Ein halbes Jahr später stellt sich dies für uns als Gewissheit dar, denn der mandatierte RSH-Anwalt bestätigt nach erhaltener Akteneinsicht, dass das Hausverbot nicht von der Polizei ausgestellt wurde.
Nun stellte sich für uns die Frage, welche Person als Bereichsleiter das Hausverbot ausgesprochen hat und ob diese Person die hierfür erforderliche Bevollmächtigung durch den Veranstalter und Inhaber des Hausrechts, den 1. FC Nürnberg, hatte?
Mit dieser Frage, wandte sich am 14.04.2022 der RSH-Anwalt an den Vorstand des FCN in Form eines Briefes. Zwei Wochen später erhielten wir Antwort: „Es ist dabei unerheblich, ob das Dokument durch die Polizei oder den benannten Bereichsleiter des Ordnungsdienstes ausgefüllt bzw. ausgesprochen wird, da der 1. FC Nürnberg die Wahrnehmung seines Hausrechtes auf beide Organisationen übertragen hat.“
Am 06.05.2022 hat sich der RSH-Anwalt nochmals mit einem Brief an den FCN gewendet mit der erneuten Nachfrage, welche Person als Bereichsleiter des Ordnungsdienstes das Hausverbot nun ausgesprochen hat und ob diese Person vom Vorstand als Vertreter des FCN auch die erforderliche Bevollmächtigung hierfür erhalten hat. Insbesondere ergibt sich aus den polizeilichen Unterlagen, dass der Polizei gerade nicht das Hausrecht übertragen und sie nicht zum Ausspruch von Hausverboten ermächtigt wurde.

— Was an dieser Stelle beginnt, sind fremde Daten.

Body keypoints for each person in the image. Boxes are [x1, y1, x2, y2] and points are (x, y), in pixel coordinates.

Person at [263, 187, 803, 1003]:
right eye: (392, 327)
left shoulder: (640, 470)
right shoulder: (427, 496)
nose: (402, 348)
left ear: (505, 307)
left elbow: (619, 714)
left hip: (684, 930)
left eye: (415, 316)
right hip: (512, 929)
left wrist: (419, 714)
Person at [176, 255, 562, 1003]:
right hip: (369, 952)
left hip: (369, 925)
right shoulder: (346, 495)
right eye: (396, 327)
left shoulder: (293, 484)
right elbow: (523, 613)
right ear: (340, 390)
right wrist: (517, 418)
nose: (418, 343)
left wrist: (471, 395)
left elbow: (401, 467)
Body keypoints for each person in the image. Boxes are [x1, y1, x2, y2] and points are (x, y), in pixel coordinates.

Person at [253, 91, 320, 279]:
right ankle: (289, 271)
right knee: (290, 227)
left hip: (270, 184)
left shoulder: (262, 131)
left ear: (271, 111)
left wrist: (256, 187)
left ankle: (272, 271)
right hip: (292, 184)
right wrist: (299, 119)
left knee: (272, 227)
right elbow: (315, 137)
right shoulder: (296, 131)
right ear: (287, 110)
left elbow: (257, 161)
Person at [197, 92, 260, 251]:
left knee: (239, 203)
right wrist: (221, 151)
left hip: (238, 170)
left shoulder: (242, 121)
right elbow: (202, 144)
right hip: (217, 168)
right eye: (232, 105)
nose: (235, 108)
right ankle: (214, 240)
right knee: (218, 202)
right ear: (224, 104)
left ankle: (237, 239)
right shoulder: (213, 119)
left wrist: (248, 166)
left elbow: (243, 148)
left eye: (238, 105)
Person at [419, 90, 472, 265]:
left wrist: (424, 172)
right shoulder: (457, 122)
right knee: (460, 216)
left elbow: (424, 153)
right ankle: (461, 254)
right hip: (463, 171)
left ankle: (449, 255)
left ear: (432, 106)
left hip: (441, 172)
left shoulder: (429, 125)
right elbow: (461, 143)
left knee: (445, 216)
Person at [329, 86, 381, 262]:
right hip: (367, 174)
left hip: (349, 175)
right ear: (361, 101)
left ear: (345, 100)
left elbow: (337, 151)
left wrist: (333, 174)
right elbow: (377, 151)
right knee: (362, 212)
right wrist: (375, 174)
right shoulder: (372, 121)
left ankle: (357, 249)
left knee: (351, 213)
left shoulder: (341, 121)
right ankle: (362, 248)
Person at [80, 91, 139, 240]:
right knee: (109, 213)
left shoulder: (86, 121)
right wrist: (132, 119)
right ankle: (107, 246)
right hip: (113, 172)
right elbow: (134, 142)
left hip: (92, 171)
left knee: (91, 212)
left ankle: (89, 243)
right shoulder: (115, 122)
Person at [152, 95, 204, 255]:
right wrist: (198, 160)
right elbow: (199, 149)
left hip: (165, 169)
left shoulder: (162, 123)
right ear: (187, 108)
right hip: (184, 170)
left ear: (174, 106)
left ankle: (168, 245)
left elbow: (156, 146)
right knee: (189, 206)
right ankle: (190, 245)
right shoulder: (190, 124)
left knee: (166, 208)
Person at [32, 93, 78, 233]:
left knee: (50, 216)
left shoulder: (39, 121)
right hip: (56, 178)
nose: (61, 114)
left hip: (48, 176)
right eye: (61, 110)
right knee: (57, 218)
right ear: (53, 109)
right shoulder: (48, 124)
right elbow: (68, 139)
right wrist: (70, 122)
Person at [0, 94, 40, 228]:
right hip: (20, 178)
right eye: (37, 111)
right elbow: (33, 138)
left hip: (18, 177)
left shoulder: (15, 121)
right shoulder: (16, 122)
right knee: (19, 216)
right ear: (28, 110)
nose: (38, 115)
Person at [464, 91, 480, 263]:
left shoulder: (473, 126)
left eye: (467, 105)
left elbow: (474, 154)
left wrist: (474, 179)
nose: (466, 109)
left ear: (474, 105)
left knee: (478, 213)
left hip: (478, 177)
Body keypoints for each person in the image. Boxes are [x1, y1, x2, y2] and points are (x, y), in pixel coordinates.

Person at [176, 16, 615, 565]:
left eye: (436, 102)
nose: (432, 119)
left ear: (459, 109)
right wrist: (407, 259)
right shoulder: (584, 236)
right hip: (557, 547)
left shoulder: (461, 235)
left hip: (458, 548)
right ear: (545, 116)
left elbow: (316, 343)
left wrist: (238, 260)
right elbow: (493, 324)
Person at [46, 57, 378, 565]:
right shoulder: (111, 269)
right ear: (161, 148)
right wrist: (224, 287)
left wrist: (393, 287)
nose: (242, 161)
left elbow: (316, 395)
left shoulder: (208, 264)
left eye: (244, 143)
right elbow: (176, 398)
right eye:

Zwischenzeitlich schickt der FCN unserem Mitglied einen Antrag auf bundesweiten Stadionverbot. Die bevollmächtigte RSH einigt sich mit der FCN-Fanbetreuung auf das Ableisten von 24 Sozialstunden in einem Tierheim statt bundesweiten Stadionverbot.

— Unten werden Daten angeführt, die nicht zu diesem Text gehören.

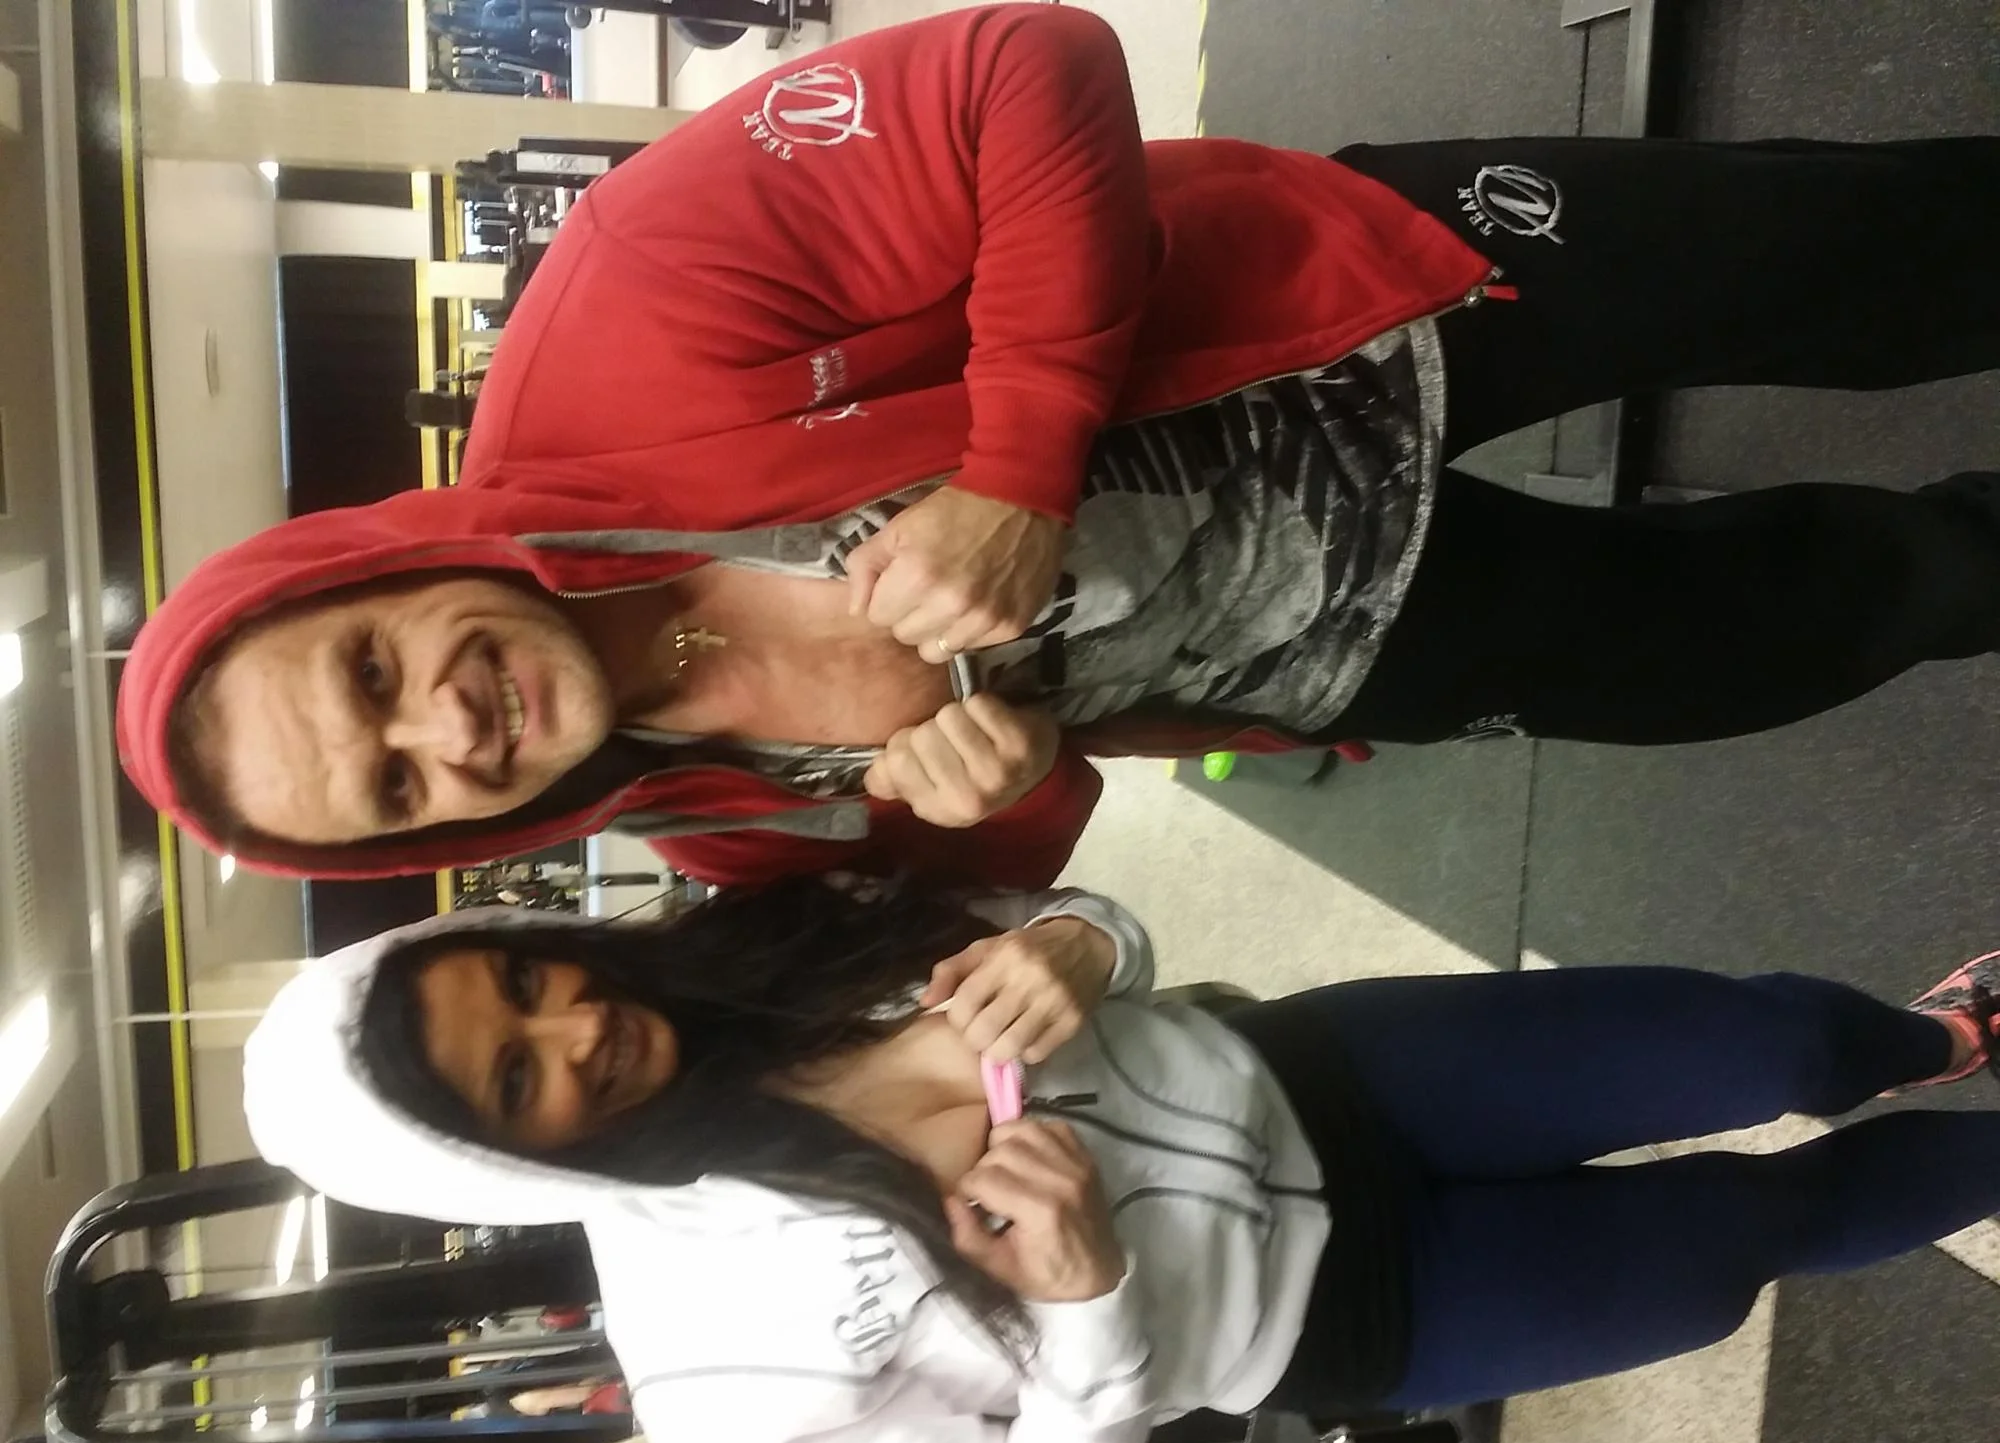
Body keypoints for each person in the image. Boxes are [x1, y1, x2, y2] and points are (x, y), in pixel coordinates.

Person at [118, 6, 2000, 888]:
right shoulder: (717, 825)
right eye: (394, 787)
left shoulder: (623, 308)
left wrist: (1018, 466)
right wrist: (999, 785)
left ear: (364, 569)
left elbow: (1029, 64)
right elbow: (1000, 875)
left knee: (1886, 262)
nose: (445, 730)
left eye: (371, 673)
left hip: (1374, 310)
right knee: (1858, 610)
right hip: (1344, 646)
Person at [245, 873, 2000, 1443]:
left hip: (1336, 1072)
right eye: (517, 1078)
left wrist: (1078, 945)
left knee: (1772, 1044)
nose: (576, 1028)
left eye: (524, 981)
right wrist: (1083, 1311)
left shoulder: (760, 952)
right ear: (497, 1157)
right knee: (1742, 1236)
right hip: (1361, 1319)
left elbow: (1084, 921)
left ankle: (1930, 1042)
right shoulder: (713, 1388)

Das der FCN Fanbetreuung Ende Juli 2022 vorgelegte Hausverbot und die offenen Fragen konnten nicht beantwortet werden. Für die Fanbetreuung war das Schreiben des Tageshausverbotes auch neu, zudem konnte auch die Unterschrift des Bereichsleiters nicht zugeordnet werden. Der hinzukommende neue Sicherheitsbeauftragte des FCN, glaubte sich an den Fall zu erinnern, sprach von Schwierigkeiten und aggressiven Verhalten am Stadioneinlass. Die RSH argumentiert, dass dies nicht sein kann, denn das Mitglied wurde auf dem Weg zum Stadion festgenommen, auf die Stadionwache gebracht und ist nach seiner Entlassung auf direkten Weg nach Hause gefahren. Wie soll das Mitglied dann am Stadioneingang aggressiv gewesen sein???
Einige Tage nach dem RSH-Besuch bei der Fanbetreuung erhielten wir von dieser folgende E-Mail: „Deine Fragen vor allem hinsichtlich des Tageshausverbotes haben wir weitergeleitet, da es sich um ein laufendes Strafverfahren handelt, erhalten wir hierzu aus datenschutzrechtlichen Gründen keine Informationen. Wir gehen davon aus, dass offene Fragen des bevollmächtigten Anwaltes zeitnah beantwortet werden.“
Zeitnah heißt beim FCN was genau? Am 21. Oktober 2022 wird der dritte Anwaltsbrief mit der wiederkehrenden Frage an den FCN versendet. Auf diesen Brief wird überhaupt nicht reagiert, so dass die RSH das Problem am 02.11.2022 im Fanbeirat vorbringt.